Dataset excerpts
----------

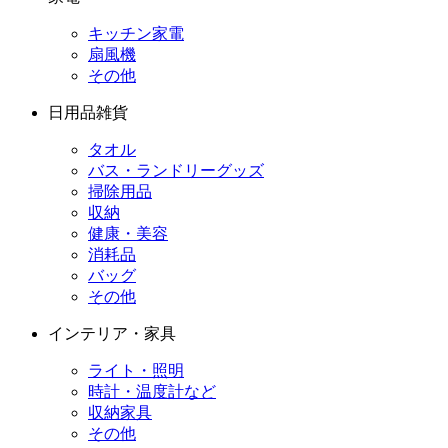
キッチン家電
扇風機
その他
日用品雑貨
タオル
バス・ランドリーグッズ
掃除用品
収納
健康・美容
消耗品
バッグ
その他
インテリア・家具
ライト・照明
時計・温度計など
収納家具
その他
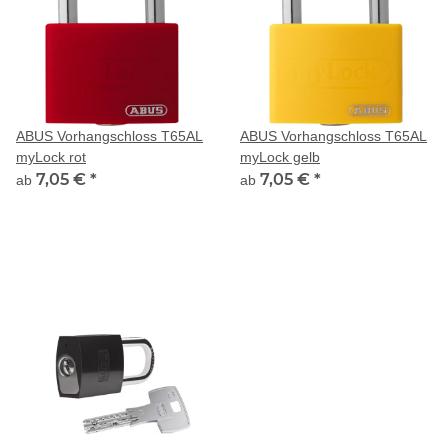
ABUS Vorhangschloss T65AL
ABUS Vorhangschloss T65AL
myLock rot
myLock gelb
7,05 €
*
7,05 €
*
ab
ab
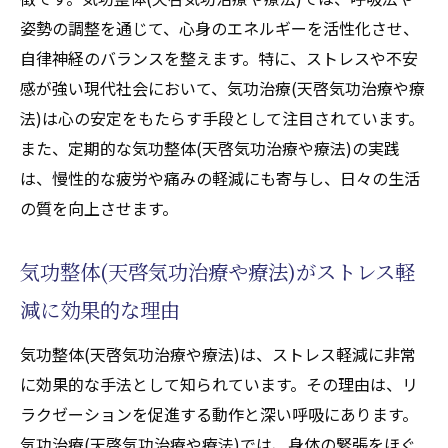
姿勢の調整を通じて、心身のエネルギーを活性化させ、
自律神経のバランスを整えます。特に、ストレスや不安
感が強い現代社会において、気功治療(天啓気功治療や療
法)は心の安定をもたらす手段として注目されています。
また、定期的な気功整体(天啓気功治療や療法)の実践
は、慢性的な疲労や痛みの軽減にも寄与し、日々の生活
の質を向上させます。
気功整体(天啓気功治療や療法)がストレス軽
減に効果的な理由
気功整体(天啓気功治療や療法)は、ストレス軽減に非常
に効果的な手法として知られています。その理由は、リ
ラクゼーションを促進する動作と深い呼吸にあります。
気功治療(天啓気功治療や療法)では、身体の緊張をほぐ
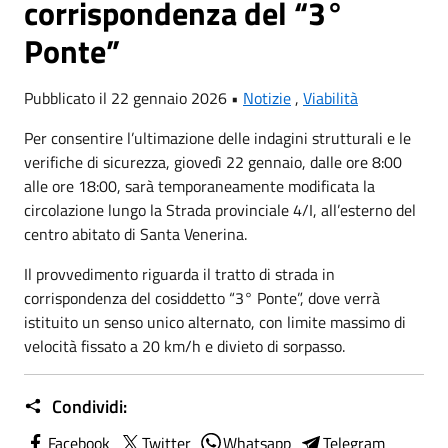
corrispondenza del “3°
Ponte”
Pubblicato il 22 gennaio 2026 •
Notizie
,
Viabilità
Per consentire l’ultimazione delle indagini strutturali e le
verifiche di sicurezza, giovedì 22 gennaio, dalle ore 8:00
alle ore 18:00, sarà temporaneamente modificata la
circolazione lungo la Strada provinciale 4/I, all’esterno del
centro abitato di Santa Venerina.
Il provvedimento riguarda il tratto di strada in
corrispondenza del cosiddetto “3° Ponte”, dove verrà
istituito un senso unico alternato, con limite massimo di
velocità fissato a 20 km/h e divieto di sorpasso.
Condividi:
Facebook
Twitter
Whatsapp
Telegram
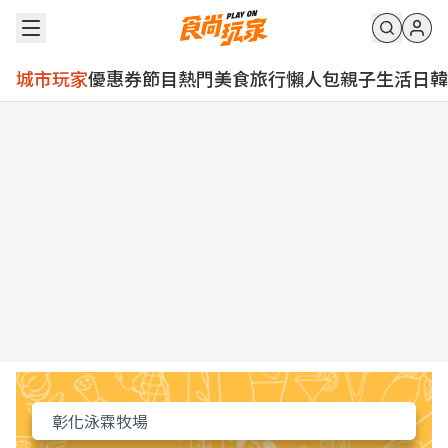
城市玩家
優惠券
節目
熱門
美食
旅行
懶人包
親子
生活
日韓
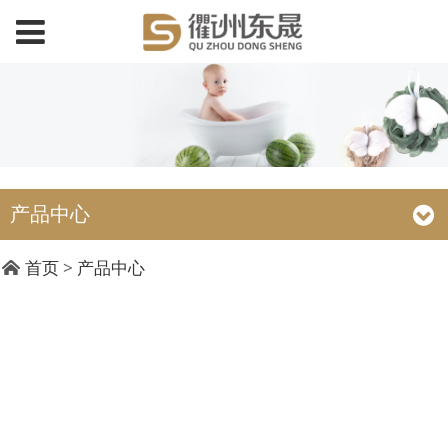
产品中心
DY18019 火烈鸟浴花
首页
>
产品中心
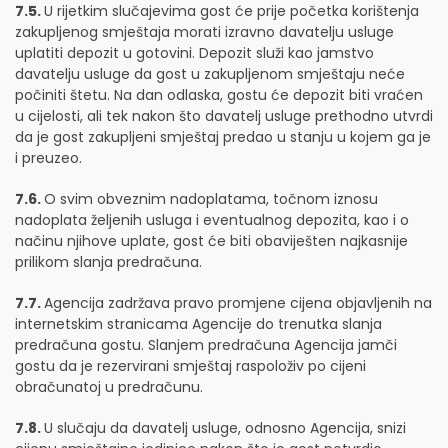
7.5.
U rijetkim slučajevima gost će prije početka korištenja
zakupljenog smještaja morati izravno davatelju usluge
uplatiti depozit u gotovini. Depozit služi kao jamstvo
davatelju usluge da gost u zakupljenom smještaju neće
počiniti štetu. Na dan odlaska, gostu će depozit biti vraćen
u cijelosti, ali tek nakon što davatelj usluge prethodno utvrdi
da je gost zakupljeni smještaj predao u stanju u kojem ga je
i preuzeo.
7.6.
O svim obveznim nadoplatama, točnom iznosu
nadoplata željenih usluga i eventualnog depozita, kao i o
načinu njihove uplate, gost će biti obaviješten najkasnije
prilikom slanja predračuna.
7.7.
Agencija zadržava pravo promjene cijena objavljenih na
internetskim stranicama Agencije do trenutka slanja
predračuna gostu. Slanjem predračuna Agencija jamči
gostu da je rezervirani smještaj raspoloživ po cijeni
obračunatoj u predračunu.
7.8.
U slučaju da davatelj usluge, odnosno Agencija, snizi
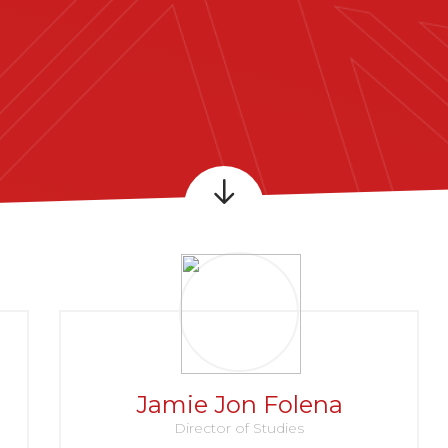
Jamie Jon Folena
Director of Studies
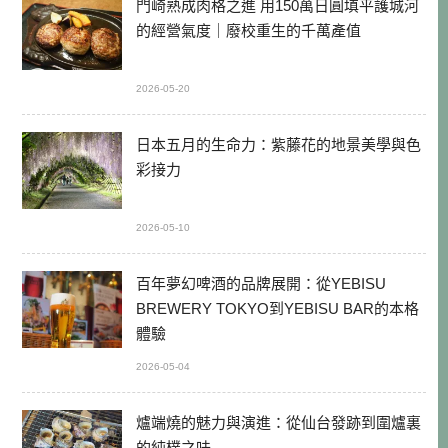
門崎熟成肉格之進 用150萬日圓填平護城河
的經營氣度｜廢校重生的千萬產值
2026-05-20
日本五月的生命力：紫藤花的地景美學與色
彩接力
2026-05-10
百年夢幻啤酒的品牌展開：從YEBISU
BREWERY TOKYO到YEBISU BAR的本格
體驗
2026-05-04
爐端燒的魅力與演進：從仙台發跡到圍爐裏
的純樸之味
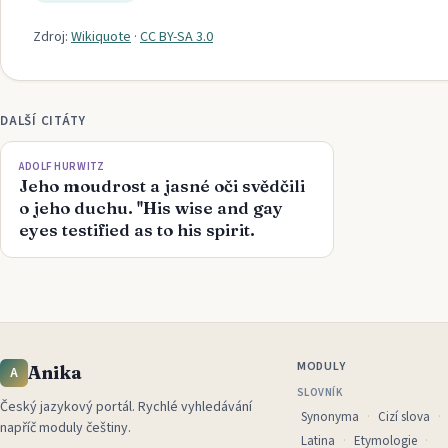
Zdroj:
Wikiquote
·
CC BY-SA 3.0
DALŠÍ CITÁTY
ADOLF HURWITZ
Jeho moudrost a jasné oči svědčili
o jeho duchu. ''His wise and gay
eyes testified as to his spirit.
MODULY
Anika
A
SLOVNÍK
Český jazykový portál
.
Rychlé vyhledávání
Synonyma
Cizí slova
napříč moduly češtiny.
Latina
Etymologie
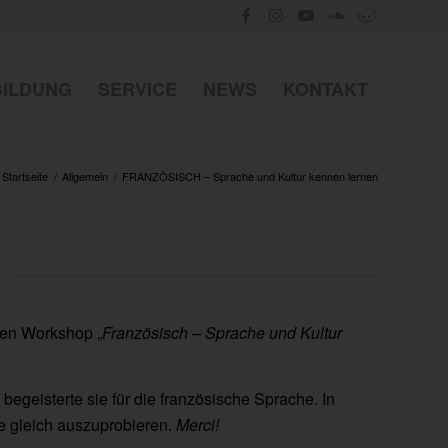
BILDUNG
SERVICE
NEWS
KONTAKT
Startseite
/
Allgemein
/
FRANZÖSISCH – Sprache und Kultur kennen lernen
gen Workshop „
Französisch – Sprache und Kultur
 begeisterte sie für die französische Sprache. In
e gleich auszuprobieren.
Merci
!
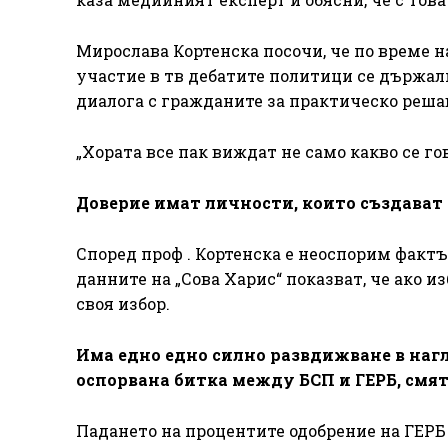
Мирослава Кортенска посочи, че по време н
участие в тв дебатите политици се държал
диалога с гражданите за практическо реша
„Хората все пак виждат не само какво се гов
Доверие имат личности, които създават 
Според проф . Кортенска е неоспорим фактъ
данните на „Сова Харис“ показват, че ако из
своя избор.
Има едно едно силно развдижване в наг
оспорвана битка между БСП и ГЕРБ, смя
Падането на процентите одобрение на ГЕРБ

----------

Your instructions: Copy the lines from the one containing "Мирослава Кортенска посочи, че по време н" through the end of the entries, both included, swapping "ГЕРБ" for "СДС" and leaving everything else unchanged.

Result:
Мирослава Кортенска посочи, че по време н
участие в тв дебатите политици се държал
диалога с гражданите за практическо реша
„Хората все пак виждат не само какво се гов
Доверие имат личности, които създават 
Според проф . Кортенска е неоспорим фактъ
данните на „Сова Харис“ показват, че ако из
своя избор.
Има едно едно силно развдижване в наг
оспорвана битка между БСП и СДС, смя
Падането на процентите одобрение на СДС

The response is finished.